On completion of the filling/impregnating operations for the respective capacitors a, a charging/discharging platform (in the form of a wagon) having the immersing bath 7 mounted thereon is displaced outside of the impregnating chamber 2. At this time, a single filling cycle of the capacitor oil filling/impregnating apparatus 1 has been finished. Subsequently, the remaining capacitor oil is recovered from the immersing bath 7 so that the recovered capacitor oil is returned to the clay treating vessel 6 in which it is subjected to refining. The refined condensor oil is then delivered from the clay treating vessel 6 to the oil reserving tank 3 again via the filter 5 and the deaerating column 4 until the oil reserving tank 3 is supplemented with a predetermined quantity of new capacitor oil. In FIG. 4, reference numeral 8 designates a delivery pump.
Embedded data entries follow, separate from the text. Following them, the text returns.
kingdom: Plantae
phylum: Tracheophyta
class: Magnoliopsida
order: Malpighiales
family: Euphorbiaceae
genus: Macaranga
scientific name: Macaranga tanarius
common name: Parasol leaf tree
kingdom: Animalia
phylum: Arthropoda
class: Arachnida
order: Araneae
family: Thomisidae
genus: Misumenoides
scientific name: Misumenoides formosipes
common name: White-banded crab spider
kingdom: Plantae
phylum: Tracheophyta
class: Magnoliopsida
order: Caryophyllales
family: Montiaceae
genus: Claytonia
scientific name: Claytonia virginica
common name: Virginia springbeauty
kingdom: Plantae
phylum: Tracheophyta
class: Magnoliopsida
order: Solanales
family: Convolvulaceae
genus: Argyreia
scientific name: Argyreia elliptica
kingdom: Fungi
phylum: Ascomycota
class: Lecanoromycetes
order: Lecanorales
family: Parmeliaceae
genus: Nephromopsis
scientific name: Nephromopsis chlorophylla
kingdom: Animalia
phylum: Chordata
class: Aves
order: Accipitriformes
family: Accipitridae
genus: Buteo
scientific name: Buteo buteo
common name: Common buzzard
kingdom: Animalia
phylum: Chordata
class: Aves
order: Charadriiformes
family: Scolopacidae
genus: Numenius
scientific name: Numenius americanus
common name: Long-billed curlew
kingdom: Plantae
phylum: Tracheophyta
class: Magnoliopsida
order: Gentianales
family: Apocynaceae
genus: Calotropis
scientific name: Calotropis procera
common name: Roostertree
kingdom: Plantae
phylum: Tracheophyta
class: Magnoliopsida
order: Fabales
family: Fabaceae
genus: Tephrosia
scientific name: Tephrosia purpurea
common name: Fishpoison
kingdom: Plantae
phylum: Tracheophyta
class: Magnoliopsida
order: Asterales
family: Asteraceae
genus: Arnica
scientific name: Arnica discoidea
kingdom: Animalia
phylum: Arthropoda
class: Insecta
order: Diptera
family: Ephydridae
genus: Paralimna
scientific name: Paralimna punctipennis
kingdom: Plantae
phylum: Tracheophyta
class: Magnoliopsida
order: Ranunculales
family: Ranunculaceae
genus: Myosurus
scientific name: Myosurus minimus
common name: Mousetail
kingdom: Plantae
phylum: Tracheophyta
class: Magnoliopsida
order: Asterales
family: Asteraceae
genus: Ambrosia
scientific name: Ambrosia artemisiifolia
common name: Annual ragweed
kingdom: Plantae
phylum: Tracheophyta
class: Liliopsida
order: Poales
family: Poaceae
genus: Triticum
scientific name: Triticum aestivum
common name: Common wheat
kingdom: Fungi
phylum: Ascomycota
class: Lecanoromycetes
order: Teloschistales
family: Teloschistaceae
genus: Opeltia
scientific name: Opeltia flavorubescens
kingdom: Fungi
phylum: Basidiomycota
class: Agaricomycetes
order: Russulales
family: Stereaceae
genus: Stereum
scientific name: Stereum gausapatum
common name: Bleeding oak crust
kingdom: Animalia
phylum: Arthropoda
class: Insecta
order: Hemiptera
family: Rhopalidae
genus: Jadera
In addition, a proposal has been made as to a capacitor oil filling/impregnating apparatus as disclosed in an official gazette of Japanese Unexamined Publication Utility Model (Kokai) No. 56-139241. According to this proposal, the apparatus includes an unit for supplying a capacitor oil to each capacitor via an airtightly closed passage which leads to the interior of the capacitor. After the respective capacitors are deaerated and dried in a separate unit arranged independent of the apparatus, they are filled with the capacitor oil in another separate unit. As the filling operation is performed for the respective capacitors, the capacitor oil is properly supplied to them with the aid of a delivery pump and a flow rate adjusting device.
As is apparent from the above description, since the conventional capacitor oil filling/impregnating apparatus is constructed such that respective capacitors are filled and impregnated with a capacitor oil by employing an immersing process to be practiced with the aid of an immersing bath, the capacitor oil flows outside of a case of each capacitor during filling/impregnating operations in an immersed state by a quantity more than a half of the capacitor oil which has been supplied from the capacitor oil storage tank. Since the capacitor oil is expensive, the conventional apparatus includes a recirculating system which is connected to the clay treating vessel, the filter and the deaerating column in order to recover the capacitor oil which has not been filled in the respective capacitors and then reuse it after it is subjected to refining.
However, since a large quantity of capacitor oil is not practically used for the respective capacitors during a filling operation, and moreover, there is a need of enlarging a capacity of each of the clay treating veseel, the filter and the deaerating column for the purpose of removing impurities derived from a refining operation for the capacitor oil recovered from the immersing bath, it is unavoidably necessary that a capacity of each of driving units arranged in the recirculating system is enlarged. Consequently, there arises a problem that the whole capacitor oil filling/impregnating apparatus is constructed in larger dimensions.
In addition, as far as the immersing process is employed for the capacitor oil filling/impregnating apparatus, there arises another problem that all the capacitors are not uniformly filled with the capacitor oil, and moreover, a long time is taken until each capacitor is sufficiently impregnated with the capacitor oil.